Hello, how are you doing? I’ve been thinking about what I’ve learned from this travel. Normally in regular life I learn a lot, but it’s quiet home things. This learning from a time of not having a home is more intense and quick.
I can’t control the pace–life is just coming at me, and I have no choice but to take it in and learn really hard. Yes, I get the feeling I’ll be chewing on all this for years to come.
Here’s a list of what I’ve learned from this travel.
how we frame homelessness
How we frame homelessness has a huge effect on how it’s received. If I live in a culture where being homeless means I’m considered worthless and incompetent, as well as smelly and bad, I might not choose to tell anyone that I’m homeless.
Saying, “We’ve been traveling for a while,” gets a very different reaction from, “We’re homeless,” right? The reality is we have slept outside only once, and we’re not really suffering. How do you define homelessness?
Whatever we call this, having no home is a disadvantage. I would prefer to have my own bed, an address, and a place I made cozy with art and pretty colors of towels.
I was briefly homeless when Ming and I were first getting together, and I didn’t think I would go on to spend any significant amount of time homeless. But maybe we should just call this being address-free or unwanted vacation. I’m not eating out of garbage cans, so I’m ok. Will let you know if it comes to that.
Being on a different sleep schedule from other people in a living situation can be uncomfortable. On the special farm we visited in California north of the Bay Area, there were several dogs. So when I got up to use the outhouse early in the morning, the barking dogs woke everyone up. That was unfortunate because some of the people had worked hard butchering two cows all night until 4am.
I felt bad for making the dogs bark. But what can you do, when nature calls?
Then this place we stayed in Bakersfield, I was totally exhausted at 7:30 pm when the other people in this house felt social. They were talking loudly in the kitchen, and I was losing my mind. I put a towel under the door, but that didn’t help. I tried over and over to get the earplugs in my ears right, but my left shoulder has been messed up, and my right hand isn’t fully functional because of a pinched nerve injury.
I want to say it’s ok to be different, and all sleep schedules are valid, but it can make things way more difficult, to need things others don’t need. We have so many already. If we’re going to live with people, we might consider being on the same schedule.
Outdoor showers are beautiful. It’s a different feeling for sure. We saw one at our the house of our old friend who lives in Oakland near Sconehenge. I think he built it himself. He said he hadn’t taken a shower indoors in decades. Wow.

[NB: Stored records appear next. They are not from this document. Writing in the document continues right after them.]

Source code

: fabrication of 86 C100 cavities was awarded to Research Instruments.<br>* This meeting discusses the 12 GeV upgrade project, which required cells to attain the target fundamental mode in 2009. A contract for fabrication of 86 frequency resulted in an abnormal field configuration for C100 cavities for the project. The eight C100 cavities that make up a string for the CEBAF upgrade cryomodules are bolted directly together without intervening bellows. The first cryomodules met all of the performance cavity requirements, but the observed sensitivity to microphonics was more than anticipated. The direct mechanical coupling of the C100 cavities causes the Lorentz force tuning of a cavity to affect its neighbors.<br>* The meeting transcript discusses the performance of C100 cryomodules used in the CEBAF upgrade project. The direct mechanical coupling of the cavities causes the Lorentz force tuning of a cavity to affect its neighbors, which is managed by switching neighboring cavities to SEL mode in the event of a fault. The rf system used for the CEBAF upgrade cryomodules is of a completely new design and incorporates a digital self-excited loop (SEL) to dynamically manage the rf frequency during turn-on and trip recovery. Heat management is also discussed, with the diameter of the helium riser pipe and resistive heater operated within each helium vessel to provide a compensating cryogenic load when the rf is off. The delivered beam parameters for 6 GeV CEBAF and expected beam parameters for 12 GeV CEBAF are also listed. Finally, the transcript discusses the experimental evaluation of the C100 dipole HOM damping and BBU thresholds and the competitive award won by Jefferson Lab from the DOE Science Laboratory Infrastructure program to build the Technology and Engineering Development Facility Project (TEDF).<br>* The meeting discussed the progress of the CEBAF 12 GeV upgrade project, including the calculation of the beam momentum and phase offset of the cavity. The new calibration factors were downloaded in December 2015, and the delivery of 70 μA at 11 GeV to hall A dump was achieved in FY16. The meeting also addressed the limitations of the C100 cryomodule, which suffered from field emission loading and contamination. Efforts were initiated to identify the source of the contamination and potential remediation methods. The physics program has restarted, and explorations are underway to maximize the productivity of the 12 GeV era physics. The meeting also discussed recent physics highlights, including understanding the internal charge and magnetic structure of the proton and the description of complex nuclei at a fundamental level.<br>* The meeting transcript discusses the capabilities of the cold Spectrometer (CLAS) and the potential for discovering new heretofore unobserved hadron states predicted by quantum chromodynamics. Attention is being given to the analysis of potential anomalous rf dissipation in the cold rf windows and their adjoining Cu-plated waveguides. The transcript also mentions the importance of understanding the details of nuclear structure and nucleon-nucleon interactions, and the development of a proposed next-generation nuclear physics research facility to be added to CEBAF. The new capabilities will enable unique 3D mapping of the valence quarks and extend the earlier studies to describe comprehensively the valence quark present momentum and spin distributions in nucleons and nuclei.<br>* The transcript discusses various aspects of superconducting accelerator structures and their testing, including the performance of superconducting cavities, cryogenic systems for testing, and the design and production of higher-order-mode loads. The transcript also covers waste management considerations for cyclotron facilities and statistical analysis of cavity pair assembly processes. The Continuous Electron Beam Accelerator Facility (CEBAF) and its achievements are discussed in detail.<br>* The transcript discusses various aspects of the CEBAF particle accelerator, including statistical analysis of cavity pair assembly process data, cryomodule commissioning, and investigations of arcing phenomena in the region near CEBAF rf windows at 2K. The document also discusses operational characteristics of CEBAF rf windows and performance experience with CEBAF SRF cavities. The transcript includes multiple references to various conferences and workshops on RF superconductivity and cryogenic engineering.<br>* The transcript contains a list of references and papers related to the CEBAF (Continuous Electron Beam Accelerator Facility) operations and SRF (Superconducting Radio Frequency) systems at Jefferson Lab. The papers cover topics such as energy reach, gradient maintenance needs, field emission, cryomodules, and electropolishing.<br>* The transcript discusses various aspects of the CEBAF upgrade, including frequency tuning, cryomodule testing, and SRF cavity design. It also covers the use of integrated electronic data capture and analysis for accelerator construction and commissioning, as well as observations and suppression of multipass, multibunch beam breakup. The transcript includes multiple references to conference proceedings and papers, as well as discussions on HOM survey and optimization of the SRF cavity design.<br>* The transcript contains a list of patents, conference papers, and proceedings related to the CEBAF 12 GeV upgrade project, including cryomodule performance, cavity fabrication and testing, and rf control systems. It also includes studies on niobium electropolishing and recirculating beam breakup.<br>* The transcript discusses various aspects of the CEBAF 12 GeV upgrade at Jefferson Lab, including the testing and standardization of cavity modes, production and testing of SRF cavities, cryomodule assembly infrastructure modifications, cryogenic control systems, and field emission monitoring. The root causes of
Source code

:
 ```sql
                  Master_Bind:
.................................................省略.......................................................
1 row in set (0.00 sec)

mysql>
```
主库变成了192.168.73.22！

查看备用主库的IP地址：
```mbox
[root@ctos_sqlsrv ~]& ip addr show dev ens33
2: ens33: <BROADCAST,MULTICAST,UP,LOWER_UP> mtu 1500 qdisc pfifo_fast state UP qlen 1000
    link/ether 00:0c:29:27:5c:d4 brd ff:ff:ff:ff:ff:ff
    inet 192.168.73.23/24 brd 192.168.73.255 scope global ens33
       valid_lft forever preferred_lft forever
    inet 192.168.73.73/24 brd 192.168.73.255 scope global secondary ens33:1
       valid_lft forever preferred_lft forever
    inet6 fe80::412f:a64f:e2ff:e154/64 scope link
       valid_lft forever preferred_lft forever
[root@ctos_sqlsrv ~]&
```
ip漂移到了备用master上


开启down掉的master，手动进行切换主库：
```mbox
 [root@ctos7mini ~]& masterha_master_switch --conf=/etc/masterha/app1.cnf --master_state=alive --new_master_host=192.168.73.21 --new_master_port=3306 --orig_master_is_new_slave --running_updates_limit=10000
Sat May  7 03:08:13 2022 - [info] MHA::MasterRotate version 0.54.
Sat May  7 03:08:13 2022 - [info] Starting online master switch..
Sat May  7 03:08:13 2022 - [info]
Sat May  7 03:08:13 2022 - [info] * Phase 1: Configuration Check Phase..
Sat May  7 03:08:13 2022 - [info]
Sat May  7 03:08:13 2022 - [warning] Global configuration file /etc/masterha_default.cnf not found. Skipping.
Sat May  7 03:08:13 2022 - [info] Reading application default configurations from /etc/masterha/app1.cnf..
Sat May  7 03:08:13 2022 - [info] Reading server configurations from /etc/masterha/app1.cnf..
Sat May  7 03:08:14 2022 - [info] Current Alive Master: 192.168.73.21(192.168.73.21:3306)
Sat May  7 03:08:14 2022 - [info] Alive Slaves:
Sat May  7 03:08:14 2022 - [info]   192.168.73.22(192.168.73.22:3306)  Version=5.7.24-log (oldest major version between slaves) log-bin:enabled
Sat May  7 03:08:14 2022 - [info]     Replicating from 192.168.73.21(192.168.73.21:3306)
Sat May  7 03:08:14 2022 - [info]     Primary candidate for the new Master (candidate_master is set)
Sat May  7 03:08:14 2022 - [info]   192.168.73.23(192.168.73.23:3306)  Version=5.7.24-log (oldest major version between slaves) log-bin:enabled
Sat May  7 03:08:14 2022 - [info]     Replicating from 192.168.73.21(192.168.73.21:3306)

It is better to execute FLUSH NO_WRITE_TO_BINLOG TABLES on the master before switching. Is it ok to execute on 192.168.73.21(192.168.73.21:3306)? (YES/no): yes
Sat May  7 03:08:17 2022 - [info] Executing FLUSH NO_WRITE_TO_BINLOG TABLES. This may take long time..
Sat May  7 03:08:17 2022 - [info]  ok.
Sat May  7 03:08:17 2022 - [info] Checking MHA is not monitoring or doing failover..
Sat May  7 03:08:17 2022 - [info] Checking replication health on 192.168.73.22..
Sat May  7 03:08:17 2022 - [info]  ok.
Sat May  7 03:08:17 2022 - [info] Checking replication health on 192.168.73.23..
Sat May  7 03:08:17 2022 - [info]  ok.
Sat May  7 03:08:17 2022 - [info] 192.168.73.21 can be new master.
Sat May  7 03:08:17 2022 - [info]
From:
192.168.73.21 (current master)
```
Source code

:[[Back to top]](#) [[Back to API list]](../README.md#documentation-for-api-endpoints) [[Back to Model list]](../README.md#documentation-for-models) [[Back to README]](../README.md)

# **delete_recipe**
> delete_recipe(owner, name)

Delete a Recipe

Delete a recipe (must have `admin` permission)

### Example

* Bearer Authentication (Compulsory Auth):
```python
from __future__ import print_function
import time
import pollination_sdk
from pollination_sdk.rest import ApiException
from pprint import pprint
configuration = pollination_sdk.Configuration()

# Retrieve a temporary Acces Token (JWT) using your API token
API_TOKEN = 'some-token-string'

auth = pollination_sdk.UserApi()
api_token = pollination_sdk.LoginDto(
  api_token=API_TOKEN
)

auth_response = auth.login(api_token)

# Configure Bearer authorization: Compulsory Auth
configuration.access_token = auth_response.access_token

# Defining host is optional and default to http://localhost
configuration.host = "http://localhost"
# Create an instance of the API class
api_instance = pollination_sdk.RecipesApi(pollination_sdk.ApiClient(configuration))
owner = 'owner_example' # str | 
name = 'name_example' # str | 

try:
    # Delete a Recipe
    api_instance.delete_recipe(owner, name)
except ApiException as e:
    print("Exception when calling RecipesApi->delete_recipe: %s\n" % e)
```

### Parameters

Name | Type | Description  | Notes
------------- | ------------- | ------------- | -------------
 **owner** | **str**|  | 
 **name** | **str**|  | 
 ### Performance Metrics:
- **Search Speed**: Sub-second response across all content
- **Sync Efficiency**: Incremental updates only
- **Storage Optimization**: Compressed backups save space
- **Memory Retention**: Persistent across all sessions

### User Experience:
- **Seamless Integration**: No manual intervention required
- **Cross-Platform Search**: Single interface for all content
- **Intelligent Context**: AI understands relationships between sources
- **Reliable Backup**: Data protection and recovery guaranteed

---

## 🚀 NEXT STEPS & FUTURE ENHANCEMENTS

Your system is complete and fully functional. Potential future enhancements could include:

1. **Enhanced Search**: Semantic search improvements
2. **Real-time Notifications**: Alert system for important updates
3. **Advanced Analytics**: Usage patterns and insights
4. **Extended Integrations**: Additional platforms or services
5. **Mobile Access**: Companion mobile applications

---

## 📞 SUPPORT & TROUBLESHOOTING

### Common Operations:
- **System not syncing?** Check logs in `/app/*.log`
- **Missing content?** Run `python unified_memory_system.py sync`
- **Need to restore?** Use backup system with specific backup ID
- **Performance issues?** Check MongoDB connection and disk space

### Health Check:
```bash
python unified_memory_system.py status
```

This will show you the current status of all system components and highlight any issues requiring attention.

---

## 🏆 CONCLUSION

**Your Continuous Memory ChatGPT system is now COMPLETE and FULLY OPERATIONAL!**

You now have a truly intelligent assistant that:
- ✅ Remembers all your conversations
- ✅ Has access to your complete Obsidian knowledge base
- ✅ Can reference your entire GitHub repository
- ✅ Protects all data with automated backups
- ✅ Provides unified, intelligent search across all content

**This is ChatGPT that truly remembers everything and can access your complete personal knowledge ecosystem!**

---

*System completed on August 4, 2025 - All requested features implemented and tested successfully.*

Then we stayed at a house in San Luis Obispo that has an outdoor shower. I used it twice. Ming helped me by holding a towel as I passed outside naked. And he let me hold his arm as I took the big step down into the tub and the big step back up onto the deck. It was fun to have his help and company.
The outdoor shower in San Luis Obispo was hard to photograph, but here’s my best try.
I’ve learned some flexibility of cooking skills. Traveling with a rice cooker / crock pot is divine. We make rice or quinoa almost every day. We can put veg in too.
I make this nice soup, in the rice cooker. It’s two carrots, with the ends bitten off, when I don’t have a knife. And some tofu, crumbled into large crumbles, since I can’t slice it. Then some garlic broth, and black pepper if I have any. And tahini at the very end.
Wow, it’s delicious. I thought I wouldn’t like the tofu crumbled, but it comes out like dumplings. My mom used to make chicken and dumplings, when I was a kid. I adored those soft dumplings, and the tofu reminds me of that. Even though it’s a protein, and the dumplings were carb.
what I’ve learned from this travel
I need less than I thought I needed. Knives are useful for getting into avocados and slicing apples. Otherwise, I don’t need knives very much.
I need my health, social connection, food that suits me, delicious water, Ming, and for the car to keep working. Those are the really important things. I need to do art also, and privacy. That’s really it.
Great to learn–I hope I remember what I’ve learned from this travel. I hope it doesn’t all fade and disappear, when we have a home again.